Circuit design text data:

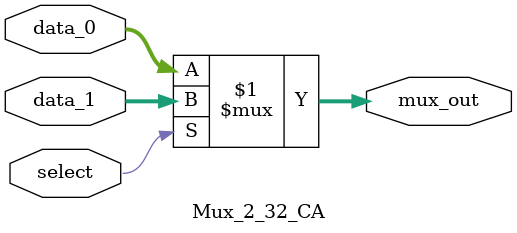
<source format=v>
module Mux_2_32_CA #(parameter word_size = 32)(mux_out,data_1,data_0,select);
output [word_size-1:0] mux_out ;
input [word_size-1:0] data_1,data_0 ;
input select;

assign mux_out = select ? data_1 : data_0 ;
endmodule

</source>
...
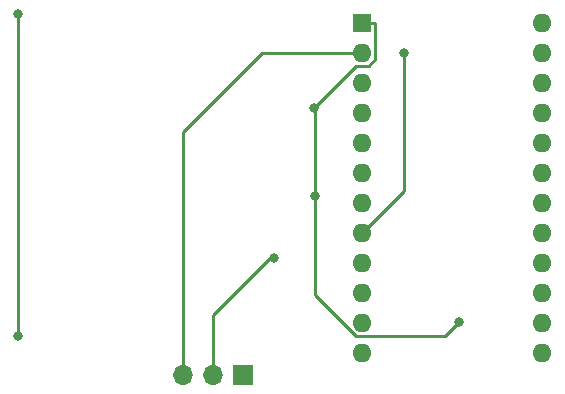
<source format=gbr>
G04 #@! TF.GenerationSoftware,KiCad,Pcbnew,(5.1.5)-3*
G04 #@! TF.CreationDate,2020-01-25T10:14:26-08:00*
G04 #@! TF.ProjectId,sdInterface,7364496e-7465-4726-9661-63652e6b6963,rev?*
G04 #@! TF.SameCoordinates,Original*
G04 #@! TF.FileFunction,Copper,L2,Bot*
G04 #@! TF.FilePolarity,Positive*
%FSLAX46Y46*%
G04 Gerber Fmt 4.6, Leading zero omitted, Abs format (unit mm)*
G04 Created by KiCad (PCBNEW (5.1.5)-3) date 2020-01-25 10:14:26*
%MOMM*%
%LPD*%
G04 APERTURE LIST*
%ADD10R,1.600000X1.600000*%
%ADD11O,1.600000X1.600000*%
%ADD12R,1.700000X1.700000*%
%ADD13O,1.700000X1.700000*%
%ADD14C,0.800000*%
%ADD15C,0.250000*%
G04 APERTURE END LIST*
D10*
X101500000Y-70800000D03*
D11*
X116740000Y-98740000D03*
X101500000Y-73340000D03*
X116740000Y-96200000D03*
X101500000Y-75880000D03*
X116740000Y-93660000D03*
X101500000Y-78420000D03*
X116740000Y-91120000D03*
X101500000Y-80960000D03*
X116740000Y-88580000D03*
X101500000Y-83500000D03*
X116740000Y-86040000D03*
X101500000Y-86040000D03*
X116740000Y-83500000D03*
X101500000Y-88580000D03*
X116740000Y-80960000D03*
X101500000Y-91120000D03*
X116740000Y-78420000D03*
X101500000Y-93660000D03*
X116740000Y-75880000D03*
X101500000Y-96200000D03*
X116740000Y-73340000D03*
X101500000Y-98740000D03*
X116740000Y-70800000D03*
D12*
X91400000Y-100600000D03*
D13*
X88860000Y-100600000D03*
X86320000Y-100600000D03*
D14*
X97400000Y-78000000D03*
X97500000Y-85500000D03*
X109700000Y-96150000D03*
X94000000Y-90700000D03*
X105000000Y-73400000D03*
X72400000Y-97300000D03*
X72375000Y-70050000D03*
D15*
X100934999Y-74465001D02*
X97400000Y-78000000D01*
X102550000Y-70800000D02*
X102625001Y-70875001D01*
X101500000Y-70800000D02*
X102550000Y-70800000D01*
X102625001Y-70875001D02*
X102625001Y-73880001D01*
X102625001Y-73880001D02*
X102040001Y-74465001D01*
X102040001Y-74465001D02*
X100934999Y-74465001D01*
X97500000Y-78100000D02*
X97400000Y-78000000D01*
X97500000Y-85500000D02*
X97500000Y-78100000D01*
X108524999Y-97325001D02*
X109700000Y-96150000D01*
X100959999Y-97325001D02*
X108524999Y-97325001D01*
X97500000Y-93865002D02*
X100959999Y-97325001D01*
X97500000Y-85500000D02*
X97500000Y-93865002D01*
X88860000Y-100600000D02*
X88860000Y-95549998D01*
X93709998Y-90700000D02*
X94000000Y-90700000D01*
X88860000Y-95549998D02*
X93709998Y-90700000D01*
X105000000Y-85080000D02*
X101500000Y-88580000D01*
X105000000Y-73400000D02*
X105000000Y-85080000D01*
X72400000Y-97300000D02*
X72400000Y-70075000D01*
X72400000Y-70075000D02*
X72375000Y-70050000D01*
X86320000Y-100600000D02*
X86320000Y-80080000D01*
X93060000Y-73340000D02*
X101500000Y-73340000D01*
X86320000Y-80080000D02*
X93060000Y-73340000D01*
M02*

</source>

About this exercise:
Going through the records above, count the lines that hold the string "source" and give only the total.

Answer section:
4